Alguém pode imaginar Beatriz Ferreira em outro palco que não seja um ringue? Alguma pessoa pode pensar em vê-la fazendo o papel de uma personagem que não esteja calçando luvas? Ou espera vê-la diante de um público que não espere o bailado do boxe em cima do tablado? Sim, existe uma pessoa que vê a medalhista olímpica Bia Ferreira, prata nos Jogos de Tóquio, como uma atriz em potencial: a sua própria mãe, a atriz, professora, fiscal, cozinheira e empreendedora Suzana Soares.

"Podem acreditar, a Bia já fez muitas peças infantis ao meu lado. Já fez uma lagartinha, já foi bruxa, mas gostava mesmo é do boxe", conta a mãe da medalhista olímpica.

Quando os pais de Bia se separaram, ela preferiu seguir um sonho que já vinha desde pequena e ficou com o pai Raimundo Ferreira em Juiz de Fora dedicando-se ao pugilismo, enquanto a mãe retornava a Salvador junto com Samira, a filha mais nova.

"Eu tive a Bia com 16 anos e na época eu acompanhava o Raimundo em todas as lutas que ele fazia. E às vezes nos treinamentos também, tanto que acabei fazendo os treinos de boxe, que são ótimos exercícios para a manutenção do físico, para condicionar o corpo. Como fazia teatro, era um ótimo treinamento. Até hoje bato perinha e uso luvas para treinar aqui em casa mesmo. E uma vez quase fui violentada e vi também que poderia usar o boxe para me defender", diz Suzana.

E foi nesse meio, entre a cultura e o esporte, que a menina Bia veio ao mundo. "Quando ela estava para nascer, conseguimos comprar uma casa no bairro de Nova Brasília e o Raimundo, que todo mundo no boxe chamava de Sergipe, fez uma academiazinha na garagem. A gente não ganhava nada, mas como somos dois corações moles, eu dava aula de teatro para as crianças e ele dava boxe".

Bia nasceu e a mãe percebeu que havia algo muito forte em relação ao esporte. "Desde quando a Bia nasceu eu sabia que ela iria para o boxe. Se ela estivesse chorando, era só descer até a academia da garagem e ela, escutando aquele pá-pá-pá dos socos, parava de chorar. Ela era bebê de fralda ainda e ficava com os olhos arregalados vendo aquela movimentação até que dormia".

Uma vez, Suzana se descuidou. "E ela foi engatinhando, descendo a escada até a academia. Ela tinha uma ligação inacreditável com aquela agitação". Logo a mãe viu que o seu gosto pelo boxe e a profissão do pai tinham passado integralmente para a filha.

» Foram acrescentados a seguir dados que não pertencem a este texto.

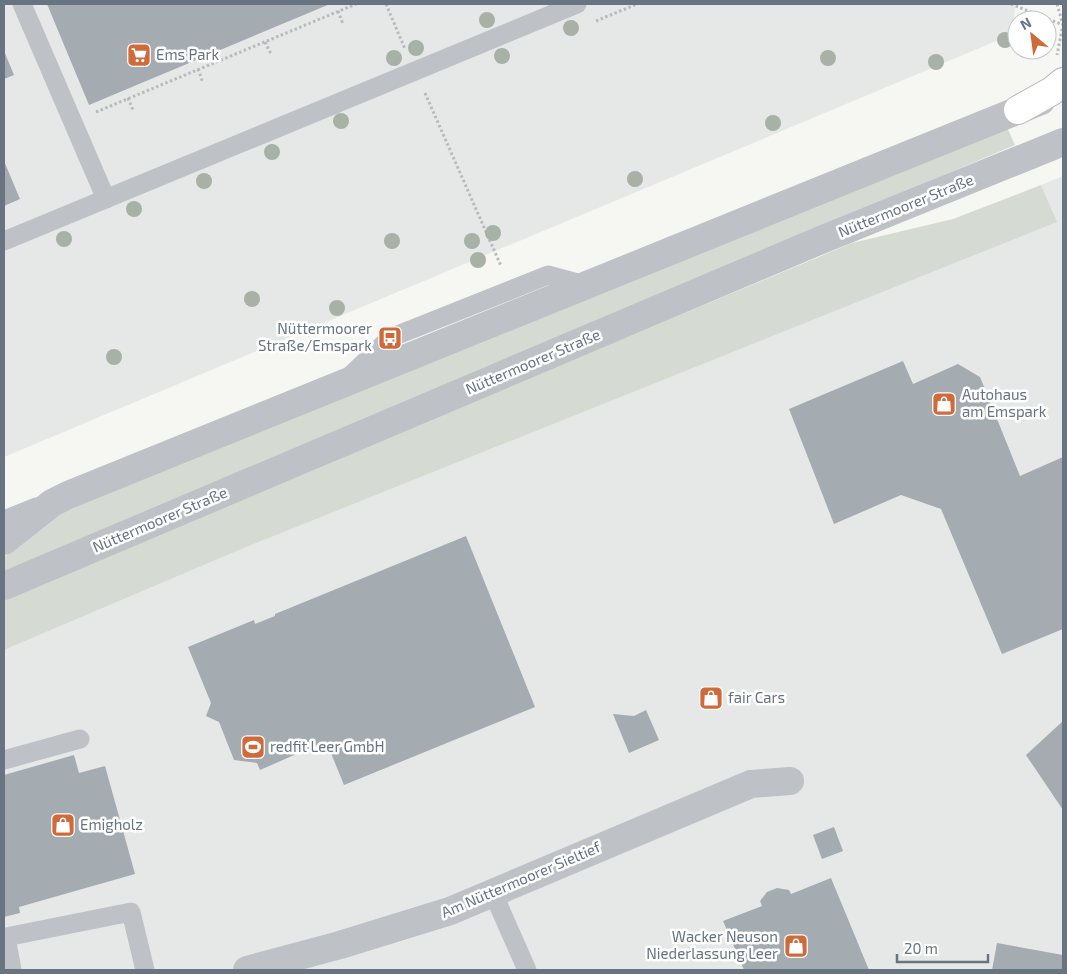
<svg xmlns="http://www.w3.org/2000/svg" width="1067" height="974" font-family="'Exo 2',sans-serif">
<rect width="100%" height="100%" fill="#f6f6f3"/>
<g fill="#e6e8e7">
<path d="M 4,4 L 1015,4 L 1013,34 L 4,457 Z"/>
<path d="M 1063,176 L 1063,970 L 4,970 L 4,650 L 244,548 L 1056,222 L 1041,185 Z"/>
</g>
<g fill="#d5dad3">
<path d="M 1006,125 L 1015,145 L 77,541 L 4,574 L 4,557 L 51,517 L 76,505 Z"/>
<path d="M 1041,185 L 1057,222 L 244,548 L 4,650 L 4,599 L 9,596 L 852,243 L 953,219 Z"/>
</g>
<g fill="#a4abb1">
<path d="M 47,4 L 330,4 L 89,105 Z"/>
<path d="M 4,51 L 14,75 L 4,79 Z"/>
<path d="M 4,161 L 20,199 L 4,206 Z"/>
<path d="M 903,361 L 913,384 L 958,364 L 980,377 L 1020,476 L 1063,457 L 1063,629 L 1002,654 L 941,509 L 901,495 L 834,524 L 789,409 Z"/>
<path d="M 466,536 L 535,707 L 344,785 L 326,741 L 260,770 L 257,763 L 234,760 L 219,722 L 206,716 L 211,703 L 188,647 L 254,620 L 255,624 L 275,616 L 275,614 Z"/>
<path d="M 646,710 L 659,740 L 629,753 L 613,714 L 634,716 Z"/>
<path d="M 1063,721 L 1063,810 L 1026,755 Z"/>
<path d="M 74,755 L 79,773 L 105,766 L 135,874 L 19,907 L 20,913 L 4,917 L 4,775 Z"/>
<path d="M 834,827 L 843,851 L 822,859 L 813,835 Z"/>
<path d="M 831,878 L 869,970 L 744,970 L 723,921 L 762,906 L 760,901 L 767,892 L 777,888 L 789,890 L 791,894 Z"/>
<path d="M 997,943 L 1063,955 L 1063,970 L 992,970 Z"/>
</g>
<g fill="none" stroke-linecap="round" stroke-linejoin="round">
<g stroke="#b2b5b9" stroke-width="30">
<path id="primary" d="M 1018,110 L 1052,91 L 1063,82"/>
</g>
<g stroke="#b8babd" stroke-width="3" stroke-dasharray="2.5 2.5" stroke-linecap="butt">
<path d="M 386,4 L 405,49"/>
<path d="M 1011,4 L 1063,25 L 1057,55"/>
<path d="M 1057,4 L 1063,25"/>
<path d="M 338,11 L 343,24"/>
<path d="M 596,21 L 637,4"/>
<path d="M 265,42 L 271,54"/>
<path d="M 198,69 L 203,83"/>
<path d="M 425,93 L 501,266"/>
<path d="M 128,98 L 133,110"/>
<path d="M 96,112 L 356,4"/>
</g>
<g stroke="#bec1c5" stroke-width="19">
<path d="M 22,4 L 106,199"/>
<path d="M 4,241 L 577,4"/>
<path d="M 350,376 L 390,338 L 548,275 L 585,285"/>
<path d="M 4,520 L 36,507"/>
<path d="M 4,760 L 80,739"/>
<path d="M 493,893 L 527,970"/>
<path d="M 12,970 L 6,937 L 131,912 L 145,970"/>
</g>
<path stroke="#bec1c5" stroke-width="28" d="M 247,970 L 340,945 L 450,911 L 751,784 L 790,781"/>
<g stroke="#bec1c5" stroke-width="28">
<path d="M 4,541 L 52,503 L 68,495 L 1041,101"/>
<path d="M 4,586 L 821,240 L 1063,142"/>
</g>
<use href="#primary" stroke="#fff" stroke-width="28"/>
</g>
<g fill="#a8b1a6">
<circle cx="487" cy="20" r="8"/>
<circle cx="571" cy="28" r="8"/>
<circle cx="1005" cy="40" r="8"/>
<circle cx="416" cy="48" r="8"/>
<circle cx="502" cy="56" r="8"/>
<circle cx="394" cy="58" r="8"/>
<circle cx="828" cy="58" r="8"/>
<circle cx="936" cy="62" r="8"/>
<circle cx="341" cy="121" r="8"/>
<circle cx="773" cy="123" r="8"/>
<circle cx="272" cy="152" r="8"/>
<circle cx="635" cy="179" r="8"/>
<circle cx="204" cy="181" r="8"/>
<circle cx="134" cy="209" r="8"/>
<circle cx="493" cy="233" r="8"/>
<circle cx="64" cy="239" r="8"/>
<circle cx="392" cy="241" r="8"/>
<circle cx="472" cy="241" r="8"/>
<circle cx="478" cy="260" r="8"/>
<circle cx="252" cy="299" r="8"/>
<circle cx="337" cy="308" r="8"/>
<circle cx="114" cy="357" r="8"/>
</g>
<defs>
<g id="supermarket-square" transform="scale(1.25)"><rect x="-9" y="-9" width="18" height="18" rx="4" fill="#cf6a3b" stroke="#fff"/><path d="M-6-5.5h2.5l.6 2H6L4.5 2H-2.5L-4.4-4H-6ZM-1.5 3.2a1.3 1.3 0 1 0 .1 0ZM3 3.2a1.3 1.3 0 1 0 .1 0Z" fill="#fff"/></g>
<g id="bus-square" transform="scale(1.25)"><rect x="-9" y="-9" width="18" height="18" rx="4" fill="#cf6a3b" stroke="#fff"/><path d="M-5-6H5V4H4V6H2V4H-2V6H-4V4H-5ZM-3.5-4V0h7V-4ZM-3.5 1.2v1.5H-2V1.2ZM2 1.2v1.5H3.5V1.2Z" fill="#fff"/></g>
<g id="shop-square" transform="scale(1.25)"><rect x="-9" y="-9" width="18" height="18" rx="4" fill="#cf6a3b" stroke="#fff"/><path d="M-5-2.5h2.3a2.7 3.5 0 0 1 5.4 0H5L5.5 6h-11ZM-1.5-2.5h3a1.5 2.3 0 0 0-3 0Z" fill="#fff"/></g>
<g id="stadium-square" transform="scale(1.25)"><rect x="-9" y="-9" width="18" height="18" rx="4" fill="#cf6a3b" stroke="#fff"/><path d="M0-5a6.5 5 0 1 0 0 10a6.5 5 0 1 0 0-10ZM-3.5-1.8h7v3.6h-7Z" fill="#fff"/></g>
</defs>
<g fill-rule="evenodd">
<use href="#supermarket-square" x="139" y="55"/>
<use href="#bus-square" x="390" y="338"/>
<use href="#shop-square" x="944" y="404"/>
<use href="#shop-square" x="711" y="698"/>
<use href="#stadium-square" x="253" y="747"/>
<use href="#shop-square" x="63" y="825"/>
<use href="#shop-square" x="796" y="946"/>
</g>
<g text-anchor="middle" stroke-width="5" stroke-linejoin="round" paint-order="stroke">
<g font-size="15" fill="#687481" stroke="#fff" text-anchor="start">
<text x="156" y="60">Ems Park</text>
<text x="372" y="334" text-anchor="end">Nüttermoorer<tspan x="372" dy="17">Straße/Emspark</tspan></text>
<text x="962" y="400">Autohaus<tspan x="962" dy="17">am Emspark</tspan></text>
<text x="728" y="703">fair Cars</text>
<text x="270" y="752">redfit Leer GmbH</text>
<text x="80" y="830">Emigholz</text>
<text x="778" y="942" text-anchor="end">Wacker Neuson<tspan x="778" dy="17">Niederlassung Leer</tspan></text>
</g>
<g font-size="15" fill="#687481" stroke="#fff">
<text transform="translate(906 206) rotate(-22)" y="5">Nüttermoorer Straße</text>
<text transform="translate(533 362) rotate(-23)" y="5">Nüttermoorer Straße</text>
<text transform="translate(160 520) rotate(-23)" y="5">Nüttermoorer Straße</text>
<text transform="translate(521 880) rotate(-23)" y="5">Am Nüttermoorer Sieltief</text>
</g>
</g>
<rect width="1067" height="974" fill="none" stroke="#687481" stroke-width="10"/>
<g transform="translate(1032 35) rotate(331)"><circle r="24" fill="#ffffff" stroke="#c3c7cd"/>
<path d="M0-4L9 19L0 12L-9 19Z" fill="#cf6a3b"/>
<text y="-8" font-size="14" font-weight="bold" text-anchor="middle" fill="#687481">N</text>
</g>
<path d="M897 954v8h91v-8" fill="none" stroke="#687481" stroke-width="2.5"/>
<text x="904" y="954" font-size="15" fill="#687481" stroke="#ffffff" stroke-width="4" paint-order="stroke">20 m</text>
</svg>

"Ela era peralta e sempre andava com a luva nas mãos. Podia estar chovendo, que ela acompanhava o pai nas corridas. Não queria saber de boneca, nem de ursinho. Mas quando me acompanhava aos ensaios no teatro, também prestava atenção em tudo. E uma vez, uma menina desistiu de fazer uma peça e ela se prontificou a substituí-la. Ela sabia as falas e toda a marcação", diz Suzana.

A peça se chamava "Pétalas Mágicas". "Ela fez o papel de uma lagartinha, que contracenava com uma flor triste. No fim a flor virava um lindo girassol e ela uma bela borboleta".

Pelos cálculos de Suzana, a filha participou de umas dez peças. Até bruxinha a menina Bia interpretou. "Isso me ajuda muito", afirmou a atleta quando foi questionada sobre seus momentos de descontração no ringue depois das lutas. A medalhista olímpica costuma comemorar com danças suas vitórias e também mostra eloquência em entrevistas à imprensa.

Ela afirma que essa desenvoltura dentro e fora do ringue é fruto do apoio que teve se de seus pais. "Agradei os dois, minha mãe e meu pai. Eu precisei um pouco do teatro pra poder apresentar esse boxe pra vocês", afirmou a atleta.

Atualmente, Suzana se dedica aos ensaios de uma mostra de Cultura Popular. Por conta da pandemia, a mostra será online e está prevista para estrear em setembro. Ela também tem o projeto social EITA (Educação Integração Teatro e Arte), que trabalha diretamente com as comunidades carentes. E como também é uma autêntica lutadora como a filha, Suzana tem um carrinho de lanches e cachorro-quente. "Mas por conta da pandemia, eu estou parada, porque a Bia não quer que eu saia de casa enquanto tudo isso não passar".

E foi na casa do bairro de São Cristovão, pertinho de Itapuã, que Suzana assistiu ajoelhada diante da televisão a grande exibição de sua menina, no papel de medalhista olímpica.